## What you should do
Using the records that appear below, write out exactly the lines from the one with "roughness/beating may not" through the one with "Pitch fusion describes", keeping both end lines.

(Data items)

- - - - -

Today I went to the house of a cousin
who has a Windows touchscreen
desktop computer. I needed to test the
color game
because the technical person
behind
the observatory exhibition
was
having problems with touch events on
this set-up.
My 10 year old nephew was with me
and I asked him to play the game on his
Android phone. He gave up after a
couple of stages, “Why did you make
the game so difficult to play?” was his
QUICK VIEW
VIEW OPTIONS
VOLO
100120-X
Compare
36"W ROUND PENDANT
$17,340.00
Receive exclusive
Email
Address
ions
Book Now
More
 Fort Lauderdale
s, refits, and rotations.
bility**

- - - - -

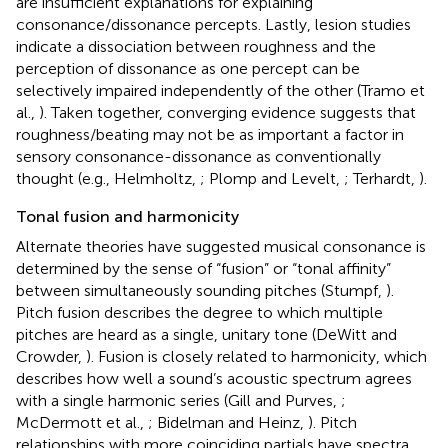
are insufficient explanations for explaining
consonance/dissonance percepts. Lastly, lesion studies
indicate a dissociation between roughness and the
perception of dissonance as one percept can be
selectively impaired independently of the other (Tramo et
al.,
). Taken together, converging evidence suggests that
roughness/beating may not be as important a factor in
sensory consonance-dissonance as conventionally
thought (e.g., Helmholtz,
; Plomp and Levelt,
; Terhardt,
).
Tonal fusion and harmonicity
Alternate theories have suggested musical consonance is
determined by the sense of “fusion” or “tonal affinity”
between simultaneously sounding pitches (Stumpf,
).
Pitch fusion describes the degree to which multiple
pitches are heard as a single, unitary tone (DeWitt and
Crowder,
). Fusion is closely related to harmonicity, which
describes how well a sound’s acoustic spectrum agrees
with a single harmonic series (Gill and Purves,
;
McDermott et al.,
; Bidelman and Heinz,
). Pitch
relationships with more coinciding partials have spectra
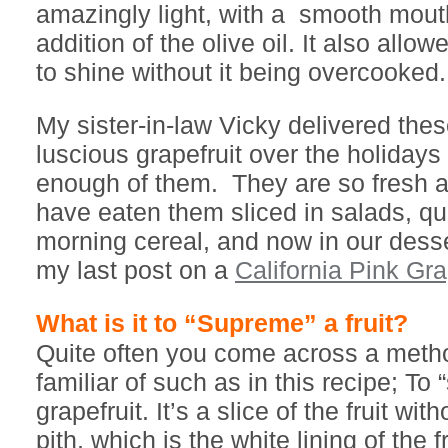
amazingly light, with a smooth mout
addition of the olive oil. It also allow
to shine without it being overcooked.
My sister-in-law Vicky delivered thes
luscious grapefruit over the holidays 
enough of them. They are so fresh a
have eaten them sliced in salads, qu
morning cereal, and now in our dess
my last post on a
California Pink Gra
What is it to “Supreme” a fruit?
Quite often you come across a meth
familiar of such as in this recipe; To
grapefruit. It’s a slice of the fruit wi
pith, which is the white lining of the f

- - - - -

## Answer to the problem
roughness/beating may not be as important a factor in
sensory consonance-dissonance as conventionally
thought (e.g., Helmholtz,
; Plomp and Levelt,
; Terhardt,
).
Tonal fusion and harmonicity
Alternate theories have suggested musical consonance is
determined by the sense of “fusion” or “tonal affinity”
between simultaneously sounding pitches (Stumpf,
).
Pitch fusion describes the degree to which multiple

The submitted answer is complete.